The problem is the 1,800 MW number for “wind and water”. As it is used, one would think that this 1,800 MW is something to count on. It is assumed it is as reliable as the other numbers. Yet that is not the case. Meaning that the journalist is lowballing the shortage.

That 1,800 MW seems familiar to me. 1,778.95 MW to be exact, is the current nameplate capacity of wind energy, not the real output that we would expect. It doesn’t mean we get that much electricity from wind. It is the number that we expect when the wind blows optimal across the whole country and only for that long. This hasn’t happened before.

Let’s look at the real number of the production of electricity by wind and water in Belgium. It can be found on the Elia website I started making screenshots the day I started to write this post:

Source: Elia

Source: Elia

The water-part of this is probably from the pumped storage power station of Coo that is pumping water to a higher basin (therefor the negative production at some moments) and later producing power when it is needed by letting the water flow in the lower basin again.

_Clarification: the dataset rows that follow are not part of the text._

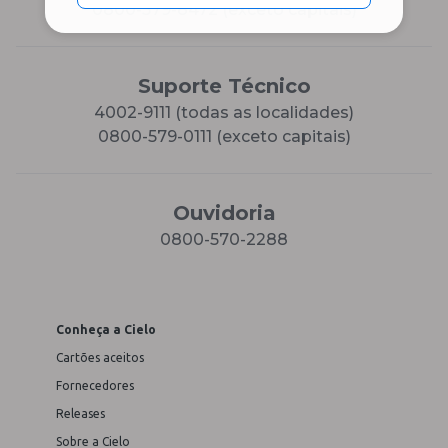
0800-579-8472 (exceto capitais)
Suporte Técnico
4002-9111 (todas as localidades)
0800-579-0111 (exceto capitais)
Ouvidoria
0800-570-2288
Conheça a Cielo
Cartões aceitos
Fornecedores
Releases
Sobre a Cielo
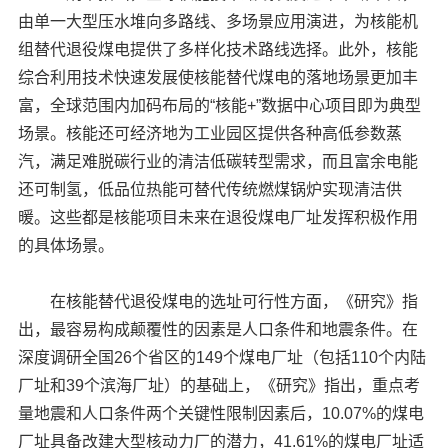
由单一大型压水堆向多路线、多场景应用演进，为核能机
组替代退役煤电提供了多样化技术路线选择。此外，核能
综合利用技术快速发展使核能替代煤电的落地场景更加丰
富，全球范围内加码布局的“核能+”数据中心项目即为典型
场景。核能还可经济地为工业园区提供各种高低参数蒸
汽，满足难脱碳行业的清洁低碳转型需求，而且富余电能
还可制氢，低品位热能可替代传统燃煤锅炉实现清洁供
暖。这些都是核能项目未来在退役煤电厂址发挥积极作用
的具体场景。
在核能替代退役煤电的选址可行性方面，《研究》指
出，最容易构成颠覆性的因素是人口条件和地震条件。在
深度调研全国26个省区的149个煤电厂址（包括110个内陆
厂址和39个滨海厂址）的基础上，《研究》指出，重点考
量地震和人口条件两个关键性限制因素后，10.07%的煤电
厂址具备改建大型核动力厂的潜力，41.61%的煤电厂址适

It is obvious from these graphs that nowhere in this period there was a production of 1,800 MW by wind and water. Not even close. The first day there was a peak of about 800 MW for a few hours. The second day around 400 MW for some brief moments. The third day there was a peak of somewhat more than 1,000 MW but only for a very, very brief moment. If we ignore the fact that the water-part sometimes uses electricity, the wind/water power source goes from about 10 MW to about 1,000 MW. And those peaks were only for a very short short time. Far from being 1,800 MW continuously.

This also clearly shows the intermittent nature of wind power. In those three days there were several periods that there was hardly any electricity production by wind. For example on the 20th the generation of electricity was extremely low, also at peak hours. The same with the production on the 21th before noon. Suppose this was winter and suppose we would solely rely on wind (and solar) as some think is plausible, at that time we would need as much capacity from conventional sources as there is consumption to fill in that gap. If that conventional power would not available, we would experience a blackout. That is the Achilles heel of wind and solar power. Backup is needed for those times that there is little wind and solar. Like at peak hours in winter.

People often confuse between installed capacity and actual production. Even journalists and politicians alike. Proven by this article in the newspaper. They assume that renewable energy is the same as its conventional counterpart. But renewables are a completely other beast with specific properties, such as intermittency.

It is not because 1,800 MW is installed that 1,800 MW is produced continuously.